[Document text]
· · ·
Cassidy Hutchinson, former aide to Trump White House chief of staff Mark Meadows, testifies as the House select committee investigating the Jan. 6 attack on the U.S. Capitol holds a hearing at the Capitol on Tuesday. Andrew Harnik/AP hide caption
Cassidy Hutchinson, former aide to Trump White House chief of staff Mark Meadows, testifies as the House select committee investigating the Jan. 6 attack on the U.S. Capitol holds a hearing at the Capitol on Tuesday.Andrew Harnik/AP
The Jan. 6 committee held a hearing Tuesday with Cassidy Hutchinson, a former Mark Meadows aide, as a witness. The committee announced the hearing on Monday "to present recently obtained evidence and receive witness testimony" after saying there would be no additional hearings until July.
The story below was updated throughout the hearing.
- For more about Cassidy Hutchinson and her previous testimonies read here.
- To read takeaways from the last hearing read here.
- To get a closer look at Trump's pressure on state officials read here.
Update 3:15 p.m. ET:
Influencing witnesses: Panel Vice Chair Liz Cheney says while the committee has seen many witnesses — including many Republicans — testify fully, it has not been true for "every witness."
"We have received evidence of one particular practice that raises significant concern," she said.
One witness received phone calls telling them to do "the right thing" and how to "remain in good graces in Trump world," while being reminded that "Trump does read transcripts," Cheney said. Another was told Trump "is thinking of you – he knows you're loyal and you're going to do the right thing."
Cheney added that the committee asks for witnesses who were connected to the Trump administration or campaign — whether they've been contacted by any of their former colleagues or anyone else who attempted to influence their testimony. Cheney said that attempting to get witnesses to lie in their testimony "presents very serious concerns" and the committee is "carefully considering our next steps."
Update 3:02 p.m. ET:
More requests for pardons: Former Trump lawyer Rudy Giuliani and chief of staff Mark Meadows both sought pardons as a result of the events of Jan. 6, Hutchinson testified. Trump did not pardon either adviser.
· · ·
Extracted data entries
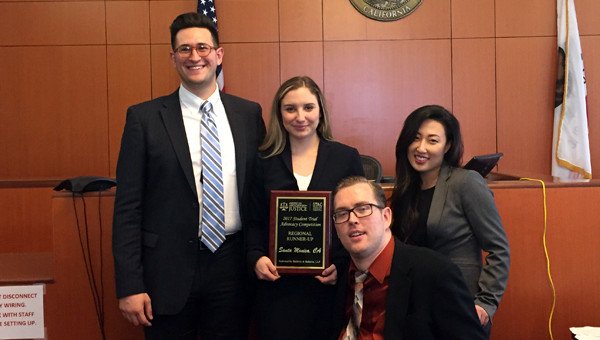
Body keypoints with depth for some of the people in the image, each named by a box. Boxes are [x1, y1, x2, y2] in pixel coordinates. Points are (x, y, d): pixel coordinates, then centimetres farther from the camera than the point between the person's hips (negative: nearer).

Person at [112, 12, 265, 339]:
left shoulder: (249, 114, 5)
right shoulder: (144, 118, -3)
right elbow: (128, 207, -5)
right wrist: (129, 285, -8)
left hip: (232, 265, 2)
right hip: (168, 270, -2)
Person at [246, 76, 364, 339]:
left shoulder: (347, 158, 3)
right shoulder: (265, 162, 6)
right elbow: (255, 222, 7)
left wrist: (343, 264, -11)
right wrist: (256, 257, -11)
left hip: (332, 284, 0)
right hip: (277, 286, 0)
· · ·
[Exercise objective]
From the account of the Jan. 6 committee hearing, extract the passage starting at "- For more about" and ending at "officials read here.", copying it word for word. The entries above are not needed for anything here.

[Task result]
- For more about Cassidy Hutchinson and her previous testimonies read here.
- To read takeaways from the last hearing read here.
- To get a closer look at Trump's pressure on state officials read here.